• [Exercise directions]:
Below are the records; copy each line in which "Array" occurs.

• [Data excerpts]:
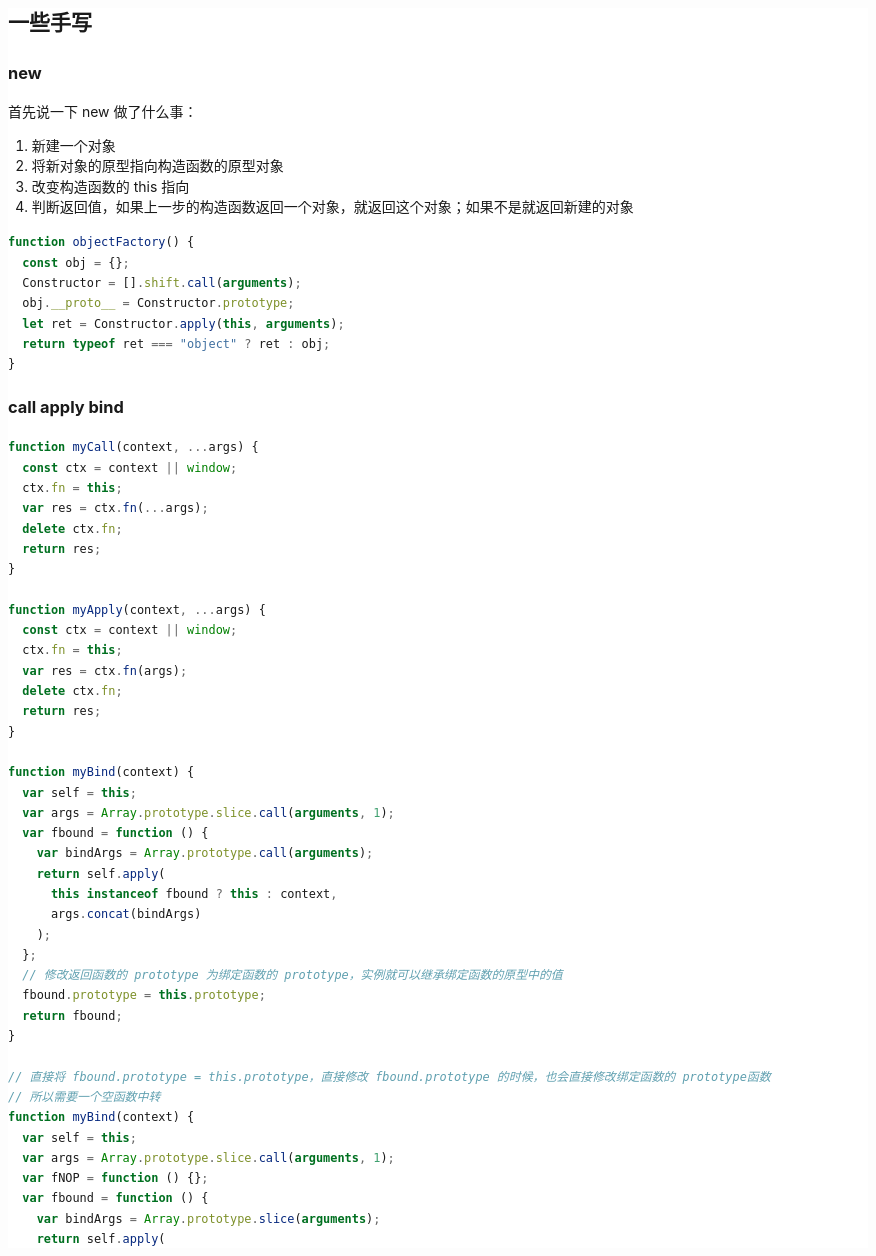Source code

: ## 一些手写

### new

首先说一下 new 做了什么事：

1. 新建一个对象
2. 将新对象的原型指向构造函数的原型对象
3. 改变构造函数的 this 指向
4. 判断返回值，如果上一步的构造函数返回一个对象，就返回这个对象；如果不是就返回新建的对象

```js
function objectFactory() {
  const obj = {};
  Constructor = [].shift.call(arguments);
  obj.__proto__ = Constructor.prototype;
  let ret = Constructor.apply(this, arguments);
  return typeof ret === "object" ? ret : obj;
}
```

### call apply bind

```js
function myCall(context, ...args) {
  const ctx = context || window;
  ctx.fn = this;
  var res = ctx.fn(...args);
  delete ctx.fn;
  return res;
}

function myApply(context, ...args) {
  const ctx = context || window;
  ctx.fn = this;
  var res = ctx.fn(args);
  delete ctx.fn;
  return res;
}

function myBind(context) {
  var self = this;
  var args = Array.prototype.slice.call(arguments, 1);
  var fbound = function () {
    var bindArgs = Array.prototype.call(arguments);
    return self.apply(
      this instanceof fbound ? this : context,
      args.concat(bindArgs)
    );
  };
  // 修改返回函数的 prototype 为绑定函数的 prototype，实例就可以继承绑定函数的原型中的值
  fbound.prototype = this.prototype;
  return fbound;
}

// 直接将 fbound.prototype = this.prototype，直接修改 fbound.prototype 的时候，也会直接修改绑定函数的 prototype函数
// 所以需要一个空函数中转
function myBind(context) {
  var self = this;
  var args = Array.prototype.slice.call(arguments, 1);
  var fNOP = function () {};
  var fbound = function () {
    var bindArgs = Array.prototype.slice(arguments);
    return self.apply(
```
...
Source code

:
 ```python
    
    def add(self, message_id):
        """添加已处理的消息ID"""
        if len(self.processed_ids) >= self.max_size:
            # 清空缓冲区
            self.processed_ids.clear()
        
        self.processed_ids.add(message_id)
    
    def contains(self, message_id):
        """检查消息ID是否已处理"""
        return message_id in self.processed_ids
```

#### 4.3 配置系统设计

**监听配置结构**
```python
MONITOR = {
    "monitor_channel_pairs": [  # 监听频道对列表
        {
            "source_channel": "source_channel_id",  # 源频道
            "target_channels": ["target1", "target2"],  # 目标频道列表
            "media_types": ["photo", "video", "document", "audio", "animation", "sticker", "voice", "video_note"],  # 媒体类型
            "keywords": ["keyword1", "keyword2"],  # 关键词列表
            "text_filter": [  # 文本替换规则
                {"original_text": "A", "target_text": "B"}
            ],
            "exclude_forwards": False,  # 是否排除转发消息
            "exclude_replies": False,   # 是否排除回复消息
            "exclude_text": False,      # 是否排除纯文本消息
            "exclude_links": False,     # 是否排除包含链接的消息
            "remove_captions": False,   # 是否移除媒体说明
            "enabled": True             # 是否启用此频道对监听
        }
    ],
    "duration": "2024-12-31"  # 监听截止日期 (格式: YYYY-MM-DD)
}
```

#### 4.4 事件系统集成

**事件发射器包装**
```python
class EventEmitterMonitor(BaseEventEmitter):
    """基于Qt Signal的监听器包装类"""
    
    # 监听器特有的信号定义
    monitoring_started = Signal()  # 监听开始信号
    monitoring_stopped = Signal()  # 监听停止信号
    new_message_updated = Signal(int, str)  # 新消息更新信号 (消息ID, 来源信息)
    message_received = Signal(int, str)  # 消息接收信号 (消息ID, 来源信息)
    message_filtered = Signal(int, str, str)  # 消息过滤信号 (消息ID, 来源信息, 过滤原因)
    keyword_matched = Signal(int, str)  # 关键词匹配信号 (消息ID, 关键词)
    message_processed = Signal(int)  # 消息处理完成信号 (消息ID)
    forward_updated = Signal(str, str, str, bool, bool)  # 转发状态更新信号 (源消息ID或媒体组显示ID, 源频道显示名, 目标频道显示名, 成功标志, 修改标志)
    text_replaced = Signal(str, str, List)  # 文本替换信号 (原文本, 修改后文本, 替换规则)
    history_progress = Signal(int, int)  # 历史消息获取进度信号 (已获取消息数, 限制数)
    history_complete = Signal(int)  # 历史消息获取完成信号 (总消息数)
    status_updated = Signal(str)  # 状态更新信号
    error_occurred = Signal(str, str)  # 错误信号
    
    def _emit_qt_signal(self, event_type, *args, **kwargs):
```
...
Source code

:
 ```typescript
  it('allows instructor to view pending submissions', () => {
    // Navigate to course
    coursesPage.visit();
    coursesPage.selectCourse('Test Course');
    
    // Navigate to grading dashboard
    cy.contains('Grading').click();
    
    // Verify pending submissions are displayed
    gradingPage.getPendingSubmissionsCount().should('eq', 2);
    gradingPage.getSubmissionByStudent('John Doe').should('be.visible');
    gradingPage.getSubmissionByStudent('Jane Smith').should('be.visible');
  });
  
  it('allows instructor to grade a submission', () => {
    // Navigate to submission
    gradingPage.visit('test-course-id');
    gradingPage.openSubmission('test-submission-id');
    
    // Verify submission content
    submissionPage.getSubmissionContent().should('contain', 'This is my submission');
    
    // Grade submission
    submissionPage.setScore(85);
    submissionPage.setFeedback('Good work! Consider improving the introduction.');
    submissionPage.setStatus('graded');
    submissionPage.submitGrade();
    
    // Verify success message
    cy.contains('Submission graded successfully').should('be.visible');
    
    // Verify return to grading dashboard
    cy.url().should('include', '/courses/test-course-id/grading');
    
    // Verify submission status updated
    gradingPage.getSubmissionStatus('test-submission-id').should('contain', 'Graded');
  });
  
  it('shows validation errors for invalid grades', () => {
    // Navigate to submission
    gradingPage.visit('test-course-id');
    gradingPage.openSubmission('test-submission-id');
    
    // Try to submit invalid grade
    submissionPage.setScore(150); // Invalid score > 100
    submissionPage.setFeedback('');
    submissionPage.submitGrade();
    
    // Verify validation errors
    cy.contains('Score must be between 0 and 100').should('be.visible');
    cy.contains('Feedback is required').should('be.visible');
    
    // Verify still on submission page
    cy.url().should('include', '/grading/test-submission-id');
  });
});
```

• [Written answer]:
  var args = Array.prototype.slice.call(arguments, 1);
    var bindArgs = Array.prototype.call(arguments);
  var args = Array.prototype.slice.call(arguments, 1);
    var bindArgs = Array.prototype.slice(arguments);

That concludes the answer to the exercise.